Katrina Greene is senior vice chairman at property administration firm Gray Residential in Indiana, with more than 2,000 items from South Bend to Evansville. Since integrating Flex into Gray’s system more than three years in the past, she’s seen a important rise in tenants paying with the service.
Households utilizing Flex to cut up hire doubled from 4% to eight% from January 2024 to this 12 months, she stated. The firm has obtained $5 million in funds made by Flex since 2022.
And whereas the service has helped by growing tenant renewal charges, Greene stated the variety of renters behind on funds remains to be excessive.
It’s a signal of a bigger, more costly drawback with the price of residing.
A Washington Post-ABC News-Ipsos poll launched final month reported that 56% of Americans say healthcare is unaffordable, whereas 45% stated the identical about each groceries and utility payments.

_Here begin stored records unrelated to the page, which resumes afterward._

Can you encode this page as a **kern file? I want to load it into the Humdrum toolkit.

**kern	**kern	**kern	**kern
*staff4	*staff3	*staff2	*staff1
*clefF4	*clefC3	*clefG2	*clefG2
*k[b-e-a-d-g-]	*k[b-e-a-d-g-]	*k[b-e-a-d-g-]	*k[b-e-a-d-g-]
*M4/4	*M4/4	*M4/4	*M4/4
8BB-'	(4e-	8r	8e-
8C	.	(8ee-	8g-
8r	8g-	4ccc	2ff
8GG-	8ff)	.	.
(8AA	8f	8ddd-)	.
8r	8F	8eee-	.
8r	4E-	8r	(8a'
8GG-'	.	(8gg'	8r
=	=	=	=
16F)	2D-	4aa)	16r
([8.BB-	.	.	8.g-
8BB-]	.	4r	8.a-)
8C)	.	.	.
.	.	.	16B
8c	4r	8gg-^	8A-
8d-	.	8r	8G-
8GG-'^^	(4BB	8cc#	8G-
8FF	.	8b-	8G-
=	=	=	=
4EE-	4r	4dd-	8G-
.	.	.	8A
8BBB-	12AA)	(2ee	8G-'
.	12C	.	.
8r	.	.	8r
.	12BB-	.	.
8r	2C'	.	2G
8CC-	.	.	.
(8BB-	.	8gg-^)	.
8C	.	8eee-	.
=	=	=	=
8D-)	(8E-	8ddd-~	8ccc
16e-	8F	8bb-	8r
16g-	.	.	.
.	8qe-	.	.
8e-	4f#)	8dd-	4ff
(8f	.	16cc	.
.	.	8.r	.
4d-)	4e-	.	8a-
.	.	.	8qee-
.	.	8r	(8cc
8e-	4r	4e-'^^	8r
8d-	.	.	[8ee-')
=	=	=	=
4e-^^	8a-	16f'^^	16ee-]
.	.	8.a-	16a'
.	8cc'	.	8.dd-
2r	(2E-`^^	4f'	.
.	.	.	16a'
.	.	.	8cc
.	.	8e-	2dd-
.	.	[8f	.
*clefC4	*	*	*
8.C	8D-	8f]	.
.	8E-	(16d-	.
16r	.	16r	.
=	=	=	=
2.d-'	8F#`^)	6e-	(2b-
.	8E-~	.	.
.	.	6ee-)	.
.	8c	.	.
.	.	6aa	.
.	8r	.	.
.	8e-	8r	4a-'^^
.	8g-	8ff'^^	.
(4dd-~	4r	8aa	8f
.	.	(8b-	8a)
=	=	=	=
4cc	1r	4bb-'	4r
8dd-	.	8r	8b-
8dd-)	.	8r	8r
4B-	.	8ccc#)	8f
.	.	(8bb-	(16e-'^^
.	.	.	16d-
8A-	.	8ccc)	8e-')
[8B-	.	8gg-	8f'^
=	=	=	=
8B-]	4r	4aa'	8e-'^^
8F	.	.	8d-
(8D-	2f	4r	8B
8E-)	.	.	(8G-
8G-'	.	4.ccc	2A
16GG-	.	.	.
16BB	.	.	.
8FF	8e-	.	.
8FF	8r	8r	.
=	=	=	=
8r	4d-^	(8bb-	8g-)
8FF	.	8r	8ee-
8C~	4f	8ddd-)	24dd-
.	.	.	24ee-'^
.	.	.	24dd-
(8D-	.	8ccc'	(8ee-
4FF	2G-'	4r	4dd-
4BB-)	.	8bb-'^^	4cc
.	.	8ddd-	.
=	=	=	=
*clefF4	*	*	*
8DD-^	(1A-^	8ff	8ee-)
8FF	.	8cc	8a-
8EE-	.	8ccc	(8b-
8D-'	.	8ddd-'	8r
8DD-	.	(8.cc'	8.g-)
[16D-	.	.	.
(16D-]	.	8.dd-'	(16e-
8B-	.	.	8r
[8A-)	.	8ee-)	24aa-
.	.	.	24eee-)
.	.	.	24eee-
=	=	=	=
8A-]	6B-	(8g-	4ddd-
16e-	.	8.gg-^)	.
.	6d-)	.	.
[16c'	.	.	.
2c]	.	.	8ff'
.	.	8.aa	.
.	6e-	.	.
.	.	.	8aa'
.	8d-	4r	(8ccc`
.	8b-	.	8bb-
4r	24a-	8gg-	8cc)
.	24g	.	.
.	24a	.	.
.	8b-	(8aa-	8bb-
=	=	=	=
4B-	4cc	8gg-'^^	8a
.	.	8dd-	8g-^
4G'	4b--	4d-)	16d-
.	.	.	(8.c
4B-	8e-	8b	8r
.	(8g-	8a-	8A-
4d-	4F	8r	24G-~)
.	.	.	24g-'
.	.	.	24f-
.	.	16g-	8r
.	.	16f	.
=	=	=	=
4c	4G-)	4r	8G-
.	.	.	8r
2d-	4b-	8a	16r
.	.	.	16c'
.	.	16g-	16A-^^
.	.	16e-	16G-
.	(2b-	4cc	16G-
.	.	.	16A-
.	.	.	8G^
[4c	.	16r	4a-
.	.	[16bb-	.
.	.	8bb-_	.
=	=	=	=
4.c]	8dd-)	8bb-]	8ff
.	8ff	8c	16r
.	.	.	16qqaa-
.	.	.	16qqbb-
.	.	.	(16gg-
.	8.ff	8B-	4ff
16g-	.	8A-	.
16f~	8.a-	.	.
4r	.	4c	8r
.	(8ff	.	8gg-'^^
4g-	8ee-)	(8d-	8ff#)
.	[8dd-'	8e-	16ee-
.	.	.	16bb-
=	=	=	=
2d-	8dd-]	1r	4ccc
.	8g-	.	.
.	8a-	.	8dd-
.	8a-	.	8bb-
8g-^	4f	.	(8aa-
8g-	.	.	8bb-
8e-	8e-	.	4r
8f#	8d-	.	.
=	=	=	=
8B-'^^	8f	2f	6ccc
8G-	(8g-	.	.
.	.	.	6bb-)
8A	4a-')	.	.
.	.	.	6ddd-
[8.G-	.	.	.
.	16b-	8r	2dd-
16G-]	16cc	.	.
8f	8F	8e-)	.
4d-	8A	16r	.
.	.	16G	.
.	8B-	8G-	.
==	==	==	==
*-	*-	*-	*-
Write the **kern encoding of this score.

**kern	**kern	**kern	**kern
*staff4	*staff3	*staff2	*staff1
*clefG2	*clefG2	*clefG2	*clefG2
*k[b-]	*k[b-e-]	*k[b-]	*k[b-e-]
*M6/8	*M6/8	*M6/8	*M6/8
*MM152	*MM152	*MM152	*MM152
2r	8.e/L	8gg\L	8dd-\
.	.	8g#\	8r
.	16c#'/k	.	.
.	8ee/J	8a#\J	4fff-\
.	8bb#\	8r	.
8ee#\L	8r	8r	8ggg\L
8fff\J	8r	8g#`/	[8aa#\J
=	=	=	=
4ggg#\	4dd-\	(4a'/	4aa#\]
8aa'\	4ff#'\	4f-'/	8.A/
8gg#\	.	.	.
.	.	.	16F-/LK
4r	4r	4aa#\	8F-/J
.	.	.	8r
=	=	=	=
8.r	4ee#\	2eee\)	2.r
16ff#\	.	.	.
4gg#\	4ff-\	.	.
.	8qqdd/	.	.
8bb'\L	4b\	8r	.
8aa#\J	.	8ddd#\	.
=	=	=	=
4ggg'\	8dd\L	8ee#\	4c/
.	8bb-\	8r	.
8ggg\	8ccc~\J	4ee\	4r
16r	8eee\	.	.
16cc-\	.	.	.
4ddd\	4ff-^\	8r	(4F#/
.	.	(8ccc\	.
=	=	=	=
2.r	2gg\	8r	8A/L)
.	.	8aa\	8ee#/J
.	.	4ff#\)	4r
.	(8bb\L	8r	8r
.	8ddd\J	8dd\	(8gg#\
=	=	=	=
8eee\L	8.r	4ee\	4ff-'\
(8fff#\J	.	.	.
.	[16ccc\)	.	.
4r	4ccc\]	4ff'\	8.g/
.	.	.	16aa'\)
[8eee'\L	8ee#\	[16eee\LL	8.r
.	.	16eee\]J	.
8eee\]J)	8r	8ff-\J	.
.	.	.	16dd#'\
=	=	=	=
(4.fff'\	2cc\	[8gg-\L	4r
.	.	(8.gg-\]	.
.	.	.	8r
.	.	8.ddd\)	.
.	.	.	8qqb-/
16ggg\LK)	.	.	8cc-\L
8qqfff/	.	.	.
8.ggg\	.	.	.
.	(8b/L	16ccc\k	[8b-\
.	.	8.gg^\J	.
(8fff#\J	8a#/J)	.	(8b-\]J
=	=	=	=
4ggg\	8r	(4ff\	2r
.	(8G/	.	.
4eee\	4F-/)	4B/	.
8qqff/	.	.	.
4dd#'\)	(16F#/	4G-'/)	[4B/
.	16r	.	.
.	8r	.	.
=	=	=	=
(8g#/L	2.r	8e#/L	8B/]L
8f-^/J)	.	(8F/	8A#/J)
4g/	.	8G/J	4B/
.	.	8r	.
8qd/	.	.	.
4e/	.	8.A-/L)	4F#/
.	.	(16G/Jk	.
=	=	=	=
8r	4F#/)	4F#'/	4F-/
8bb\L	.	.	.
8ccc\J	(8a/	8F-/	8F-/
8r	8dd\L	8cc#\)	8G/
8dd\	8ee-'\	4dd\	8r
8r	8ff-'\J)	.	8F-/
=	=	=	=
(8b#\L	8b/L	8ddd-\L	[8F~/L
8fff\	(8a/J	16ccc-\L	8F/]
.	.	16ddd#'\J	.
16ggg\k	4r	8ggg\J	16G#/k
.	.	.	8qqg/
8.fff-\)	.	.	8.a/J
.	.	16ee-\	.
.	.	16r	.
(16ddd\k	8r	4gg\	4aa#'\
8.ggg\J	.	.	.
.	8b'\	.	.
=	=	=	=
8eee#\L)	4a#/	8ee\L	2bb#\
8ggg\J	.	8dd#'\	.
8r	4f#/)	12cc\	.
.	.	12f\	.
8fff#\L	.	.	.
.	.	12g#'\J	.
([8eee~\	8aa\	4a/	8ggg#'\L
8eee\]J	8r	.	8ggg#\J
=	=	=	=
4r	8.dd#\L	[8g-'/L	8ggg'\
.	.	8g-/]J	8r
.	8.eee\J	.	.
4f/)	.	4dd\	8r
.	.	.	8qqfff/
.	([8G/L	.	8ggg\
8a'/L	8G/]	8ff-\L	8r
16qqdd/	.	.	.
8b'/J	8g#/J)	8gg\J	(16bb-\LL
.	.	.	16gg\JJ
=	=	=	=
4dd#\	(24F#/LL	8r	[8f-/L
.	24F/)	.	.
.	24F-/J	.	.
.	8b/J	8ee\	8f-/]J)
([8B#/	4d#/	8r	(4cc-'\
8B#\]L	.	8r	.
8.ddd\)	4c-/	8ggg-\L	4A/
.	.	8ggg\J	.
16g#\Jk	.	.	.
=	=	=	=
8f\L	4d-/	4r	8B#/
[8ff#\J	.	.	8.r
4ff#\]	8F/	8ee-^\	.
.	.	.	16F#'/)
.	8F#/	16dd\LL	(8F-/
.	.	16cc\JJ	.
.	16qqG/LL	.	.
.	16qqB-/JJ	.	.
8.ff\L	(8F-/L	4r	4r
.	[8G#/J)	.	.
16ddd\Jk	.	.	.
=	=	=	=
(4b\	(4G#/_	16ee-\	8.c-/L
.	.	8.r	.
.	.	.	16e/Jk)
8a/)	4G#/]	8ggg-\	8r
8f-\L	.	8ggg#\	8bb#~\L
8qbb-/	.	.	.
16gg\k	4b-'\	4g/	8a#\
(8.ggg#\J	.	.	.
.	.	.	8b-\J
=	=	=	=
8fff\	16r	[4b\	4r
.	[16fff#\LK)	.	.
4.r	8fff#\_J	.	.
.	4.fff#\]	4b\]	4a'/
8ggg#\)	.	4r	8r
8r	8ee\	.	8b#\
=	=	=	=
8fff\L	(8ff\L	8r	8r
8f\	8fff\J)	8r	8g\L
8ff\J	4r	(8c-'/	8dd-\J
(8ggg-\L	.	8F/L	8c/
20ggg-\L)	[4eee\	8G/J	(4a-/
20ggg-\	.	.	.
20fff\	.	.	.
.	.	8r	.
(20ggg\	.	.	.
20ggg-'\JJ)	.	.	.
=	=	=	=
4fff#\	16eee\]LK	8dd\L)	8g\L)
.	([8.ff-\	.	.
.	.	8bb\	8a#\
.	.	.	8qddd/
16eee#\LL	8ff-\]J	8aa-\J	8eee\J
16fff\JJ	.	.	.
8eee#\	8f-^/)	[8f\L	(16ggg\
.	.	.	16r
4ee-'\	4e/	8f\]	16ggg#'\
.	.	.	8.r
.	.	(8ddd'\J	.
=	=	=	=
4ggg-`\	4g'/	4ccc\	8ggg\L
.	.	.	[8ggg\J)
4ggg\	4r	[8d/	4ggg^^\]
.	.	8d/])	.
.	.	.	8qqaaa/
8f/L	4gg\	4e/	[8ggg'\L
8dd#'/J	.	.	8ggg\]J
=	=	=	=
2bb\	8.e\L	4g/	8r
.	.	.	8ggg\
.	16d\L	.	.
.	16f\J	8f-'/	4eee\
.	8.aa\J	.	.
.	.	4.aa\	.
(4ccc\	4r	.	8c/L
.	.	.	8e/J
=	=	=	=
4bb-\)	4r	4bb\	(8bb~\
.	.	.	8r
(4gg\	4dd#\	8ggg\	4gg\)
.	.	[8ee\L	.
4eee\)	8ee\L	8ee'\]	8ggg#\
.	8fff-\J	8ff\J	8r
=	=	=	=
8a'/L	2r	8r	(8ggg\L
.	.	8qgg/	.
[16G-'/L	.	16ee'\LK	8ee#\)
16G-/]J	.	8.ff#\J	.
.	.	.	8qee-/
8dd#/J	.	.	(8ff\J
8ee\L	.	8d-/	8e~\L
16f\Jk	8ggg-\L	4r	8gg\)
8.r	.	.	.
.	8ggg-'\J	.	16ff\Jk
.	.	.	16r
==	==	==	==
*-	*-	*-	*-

“We have a sizable amount of people who are struggling,” Rust stated. “The idea that we’re seeing private equity investing in fintechs (like Affirm and Flex) to provide this to millions of people says that we have a fundamental affordability problem.”
While the rising value of residing has many Americans turning to inventive options, even the businesses providing hire now, pay later providers acknowledge that they aren’t a everlasting repair.
“We should be very clear that Flex cannot solve the affordability crisis,” Ryan Metcalf, Flex’s vice chairman of public affairs, informed NCS. “We’re not a solution to building supply of affordable homes or increasing wages.”